# BRIEF:
Copy the material word for word between the lines holding "family: Polygonaceae" and "collectors: S. Mori & C. A. Gracie", inclusive.
>> BEGIN
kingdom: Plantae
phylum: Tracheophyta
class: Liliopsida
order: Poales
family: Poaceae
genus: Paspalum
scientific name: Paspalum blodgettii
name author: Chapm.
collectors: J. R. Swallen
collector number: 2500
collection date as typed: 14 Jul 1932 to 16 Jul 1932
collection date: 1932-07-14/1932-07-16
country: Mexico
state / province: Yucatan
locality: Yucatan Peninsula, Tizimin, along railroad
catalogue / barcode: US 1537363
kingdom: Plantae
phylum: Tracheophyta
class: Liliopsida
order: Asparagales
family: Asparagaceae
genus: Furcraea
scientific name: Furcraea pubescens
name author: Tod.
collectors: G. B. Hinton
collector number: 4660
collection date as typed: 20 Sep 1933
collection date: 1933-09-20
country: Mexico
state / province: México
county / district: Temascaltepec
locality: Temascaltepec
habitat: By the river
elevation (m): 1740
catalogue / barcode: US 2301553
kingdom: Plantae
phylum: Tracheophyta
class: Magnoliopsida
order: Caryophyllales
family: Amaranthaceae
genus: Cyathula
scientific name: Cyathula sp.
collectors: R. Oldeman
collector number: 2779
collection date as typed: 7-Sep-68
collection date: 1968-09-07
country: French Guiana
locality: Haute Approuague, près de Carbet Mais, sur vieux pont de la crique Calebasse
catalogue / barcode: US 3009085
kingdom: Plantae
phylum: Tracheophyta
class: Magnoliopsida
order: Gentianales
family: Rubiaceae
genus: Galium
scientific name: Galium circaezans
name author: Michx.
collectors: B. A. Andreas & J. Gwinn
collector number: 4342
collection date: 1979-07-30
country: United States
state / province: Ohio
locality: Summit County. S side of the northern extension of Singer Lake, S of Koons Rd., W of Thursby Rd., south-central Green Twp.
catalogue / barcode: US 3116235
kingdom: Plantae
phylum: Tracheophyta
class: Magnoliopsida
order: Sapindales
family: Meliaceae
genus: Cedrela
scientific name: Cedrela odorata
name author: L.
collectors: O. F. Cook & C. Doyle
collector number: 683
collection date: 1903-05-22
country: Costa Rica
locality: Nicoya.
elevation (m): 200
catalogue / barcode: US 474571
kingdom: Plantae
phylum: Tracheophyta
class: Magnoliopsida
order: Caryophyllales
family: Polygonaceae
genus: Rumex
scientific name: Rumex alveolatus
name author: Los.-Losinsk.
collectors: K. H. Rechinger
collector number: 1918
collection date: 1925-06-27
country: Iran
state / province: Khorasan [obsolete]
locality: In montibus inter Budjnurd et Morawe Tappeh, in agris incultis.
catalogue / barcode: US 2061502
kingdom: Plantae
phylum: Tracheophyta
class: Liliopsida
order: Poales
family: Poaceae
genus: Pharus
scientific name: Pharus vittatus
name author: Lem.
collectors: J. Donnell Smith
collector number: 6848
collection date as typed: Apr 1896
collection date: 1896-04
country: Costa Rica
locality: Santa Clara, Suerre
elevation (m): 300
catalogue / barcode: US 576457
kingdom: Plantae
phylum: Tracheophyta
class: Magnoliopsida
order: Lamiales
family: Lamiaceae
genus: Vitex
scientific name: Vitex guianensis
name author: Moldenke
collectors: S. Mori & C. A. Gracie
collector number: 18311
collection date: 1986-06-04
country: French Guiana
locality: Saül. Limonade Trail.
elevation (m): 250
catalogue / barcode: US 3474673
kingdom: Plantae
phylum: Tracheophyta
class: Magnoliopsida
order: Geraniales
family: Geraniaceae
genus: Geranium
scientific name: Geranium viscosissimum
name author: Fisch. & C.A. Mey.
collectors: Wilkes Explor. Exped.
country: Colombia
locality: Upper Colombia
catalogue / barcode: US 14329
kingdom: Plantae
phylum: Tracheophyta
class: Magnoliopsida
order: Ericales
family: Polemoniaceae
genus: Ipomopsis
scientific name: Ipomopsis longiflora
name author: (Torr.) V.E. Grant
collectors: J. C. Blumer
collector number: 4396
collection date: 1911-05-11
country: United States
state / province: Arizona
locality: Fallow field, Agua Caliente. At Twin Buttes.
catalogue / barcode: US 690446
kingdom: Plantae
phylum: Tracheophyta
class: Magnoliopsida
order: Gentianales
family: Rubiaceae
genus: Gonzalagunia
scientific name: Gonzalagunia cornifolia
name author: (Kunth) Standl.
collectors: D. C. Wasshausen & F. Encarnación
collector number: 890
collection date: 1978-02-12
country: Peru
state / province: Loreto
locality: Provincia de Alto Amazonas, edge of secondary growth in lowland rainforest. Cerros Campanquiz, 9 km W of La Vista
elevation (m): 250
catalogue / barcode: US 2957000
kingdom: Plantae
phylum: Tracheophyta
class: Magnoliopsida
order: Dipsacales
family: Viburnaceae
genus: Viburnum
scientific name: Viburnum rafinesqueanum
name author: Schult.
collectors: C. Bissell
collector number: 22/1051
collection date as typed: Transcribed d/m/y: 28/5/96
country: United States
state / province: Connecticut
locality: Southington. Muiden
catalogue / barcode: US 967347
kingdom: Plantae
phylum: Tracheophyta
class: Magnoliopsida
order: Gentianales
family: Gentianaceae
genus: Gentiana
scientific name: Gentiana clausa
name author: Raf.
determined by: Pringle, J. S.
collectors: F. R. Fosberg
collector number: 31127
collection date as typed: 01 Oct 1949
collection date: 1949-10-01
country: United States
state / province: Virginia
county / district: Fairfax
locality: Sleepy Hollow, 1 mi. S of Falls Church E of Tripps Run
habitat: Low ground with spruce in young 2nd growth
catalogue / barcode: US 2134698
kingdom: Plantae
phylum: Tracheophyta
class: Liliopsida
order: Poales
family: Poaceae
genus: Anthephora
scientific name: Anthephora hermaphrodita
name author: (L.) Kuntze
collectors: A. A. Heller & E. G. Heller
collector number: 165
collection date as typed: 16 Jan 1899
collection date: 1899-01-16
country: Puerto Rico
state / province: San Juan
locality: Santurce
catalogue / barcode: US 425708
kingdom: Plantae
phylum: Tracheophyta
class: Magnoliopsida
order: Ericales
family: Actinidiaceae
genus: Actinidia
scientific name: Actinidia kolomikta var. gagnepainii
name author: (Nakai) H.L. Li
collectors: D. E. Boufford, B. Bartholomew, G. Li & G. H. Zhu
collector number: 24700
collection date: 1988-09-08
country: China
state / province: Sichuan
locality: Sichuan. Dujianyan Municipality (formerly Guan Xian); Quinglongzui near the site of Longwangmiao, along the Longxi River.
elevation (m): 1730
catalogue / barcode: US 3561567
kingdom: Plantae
>> END
# EXERCISE ANSWER:
family: Polygonaceae
genus: Rumex
scientific name: Rumex alveolatus
name author: Los.-Losinsk.
collectors: K. H. Rechinger
collector number: 1918
collection date: 1925-06-27
country: Iran
state / province: Khorasan [obsolete]
locality: In montibus inter Budjnurd et Morawe Tappeh, in agris incultis.
catalogue / barcode: US 2061502
kingdom: Plantae
phylum: Tracheophyta
class: Liliopsida
order: Poales
family: Poaceae
genus: Pharus
scientific name: Pharus vittatus
name author: Lem.
collectors: J. Donnell Smith
collector number: 6848
collection date as typed: Apr 1896
collection date: 1896-04
country: Costa Rica
locality: Santa Clara, Suerre
elevation (m): 300
catalogue / barcode: US 576457
kingdom: Plantae
phylum: Tracheophyta
class: Magnoliopsida
order: Lamiales
family: Lamiaceae
genus: Vitex
scientific name: Vitex guianensis
name author: Moldenke
collectors: S. Mori & C. A. Gracie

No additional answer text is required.